I have had that routine for nearly 10 years now. It is about the misunderstanding and ignorance of what is clearly a tragic and horrific situation. My comic persona is that of a man who speaks with great arrogance and authority but who along the way reveals his immense stupidity.
In this particular routine, I envisage an almost slapstick version of the Nazis entering the home of Anne Frank on a daily basis and always failing to bother to "look upstairs".
I even have one of them suggest, "Looking upstairs today, Sarge?" The officer replies, "No, let's move on."
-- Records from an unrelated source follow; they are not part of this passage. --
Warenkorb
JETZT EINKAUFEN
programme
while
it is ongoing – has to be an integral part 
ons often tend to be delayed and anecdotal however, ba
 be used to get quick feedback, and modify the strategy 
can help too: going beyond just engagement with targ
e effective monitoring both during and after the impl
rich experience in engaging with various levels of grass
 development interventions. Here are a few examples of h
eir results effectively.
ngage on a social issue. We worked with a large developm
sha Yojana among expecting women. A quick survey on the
The first Nazi then says: "What's that tapping sound?" - as I mime using an old fashioned typewriter. Again the joke here is the supremely stupid assumption that Anne Frank obliviously and noisily typed her diary.
The Sarge (who I am portraying as a lazy and incompetent Nazi) answers, "Mice! Move on".
The final layer of ignorance in the routine is that, instead of taking the obvious and correct stance that Nazis were disgusting, immoral and evil, I merely conclude that they were "rubbish" because of their inability to find Anne Frank earlier - like it was all part of a big, mutually agreed game of hide-and-seek.
I can see if you took this routine at face value as my real opinion on this profound and heroic tragedy, it could be deemed highly offensive. However, this is obviously an absurd comic position with the audience well in on the joke, fully aware that I am saying the exact opposite of what every right-minded person thinks.
I often get accused of finding comedy in places where no comedy is to be found. I feel you can make a joke about anything. It just depends on what the joke is. Comedy comes from a good or a bad place and the problem is in its interpretation, with some people confusing the subject of a joke with the joke's real target. The target of this joke is the comedian's ignorance.